So, let me get this straight: if the US support resistance, the US is causing terrorism, if the US is backing a regime, it's promoting terror, if it's backing regime change, it's causing terrorism... I think you're just mistaking correlation and causation. The US is going to be involved in everything, because the US is the superpower. That doesn't mean that everything that happens is its fault (or, to put it otherwise, that everything would be fine without the US).
There are a number of poor choices in terms of who to support and who to topple.
The Sandinistas in Nicaragua are the prime example. A collection of various social forces topple a far-right fascist dictatorship, replace it with a Republic which started the nation's first free and fair elections 6 years later (which system the US has even praised now and then when someone pro-US gets elected).
Meanwhile, the USA had been the main supporter of said fascists for about 50 years previously, then 100% funded and trained and armed the remnants of the fascist leader's enforcement squads as "freedom fighters" who proceeded to run terror campaigns targeted at civilians. Meanwhile the CIA provided them actual training manuals
describing civilian leadership assassinations, torture and "rule of terror" tactics to undermine the civilian leadership.

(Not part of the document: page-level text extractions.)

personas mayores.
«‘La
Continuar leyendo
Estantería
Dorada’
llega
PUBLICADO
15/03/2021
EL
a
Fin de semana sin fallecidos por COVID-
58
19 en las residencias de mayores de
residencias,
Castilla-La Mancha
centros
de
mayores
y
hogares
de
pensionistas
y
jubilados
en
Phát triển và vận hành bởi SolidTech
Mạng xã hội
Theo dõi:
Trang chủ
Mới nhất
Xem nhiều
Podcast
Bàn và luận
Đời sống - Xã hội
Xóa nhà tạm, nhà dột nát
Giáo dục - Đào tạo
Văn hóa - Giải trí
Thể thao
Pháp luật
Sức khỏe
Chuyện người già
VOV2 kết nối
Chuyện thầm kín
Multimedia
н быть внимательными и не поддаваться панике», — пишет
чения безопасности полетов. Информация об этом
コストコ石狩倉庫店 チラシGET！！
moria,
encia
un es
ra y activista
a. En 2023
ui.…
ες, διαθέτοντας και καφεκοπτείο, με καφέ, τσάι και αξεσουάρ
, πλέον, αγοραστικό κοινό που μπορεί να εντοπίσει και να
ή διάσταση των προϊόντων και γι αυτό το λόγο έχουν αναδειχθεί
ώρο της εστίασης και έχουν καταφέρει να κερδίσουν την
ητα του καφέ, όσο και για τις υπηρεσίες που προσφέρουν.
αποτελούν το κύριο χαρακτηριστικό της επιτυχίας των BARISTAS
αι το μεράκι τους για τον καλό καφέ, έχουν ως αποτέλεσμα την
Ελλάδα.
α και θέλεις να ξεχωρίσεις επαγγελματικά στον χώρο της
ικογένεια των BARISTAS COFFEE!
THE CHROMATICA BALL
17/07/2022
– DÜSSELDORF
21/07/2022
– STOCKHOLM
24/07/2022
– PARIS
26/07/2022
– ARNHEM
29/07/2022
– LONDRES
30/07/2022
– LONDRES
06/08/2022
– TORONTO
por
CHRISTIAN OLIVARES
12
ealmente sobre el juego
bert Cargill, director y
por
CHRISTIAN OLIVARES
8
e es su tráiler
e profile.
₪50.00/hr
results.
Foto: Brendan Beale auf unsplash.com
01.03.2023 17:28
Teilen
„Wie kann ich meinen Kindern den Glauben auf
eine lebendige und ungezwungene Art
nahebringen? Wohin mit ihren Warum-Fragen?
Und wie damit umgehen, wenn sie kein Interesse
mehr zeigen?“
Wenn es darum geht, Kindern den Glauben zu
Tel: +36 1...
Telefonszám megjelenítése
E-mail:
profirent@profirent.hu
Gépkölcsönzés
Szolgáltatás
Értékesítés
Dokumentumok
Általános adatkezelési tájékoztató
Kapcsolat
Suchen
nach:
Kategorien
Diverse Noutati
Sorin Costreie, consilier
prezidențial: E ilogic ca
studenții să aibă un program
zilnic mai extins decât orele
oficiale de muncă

The CIA was even indicted for planting ship mines in the harbour in an illegal effort to "blockade" the nation, which sunk a number of merchant vessels from European nations. So you have the US administration order
literal terrorist actions designed to scare other nations away from trading with the country America didn't like.
Nicaragua took USA to the International Court Of Justice over all of this, and won the case. But the USA refuses to recognize the legitimacy of the court, making them 100% a rogue terrorist state, except one too big for anyone to stop.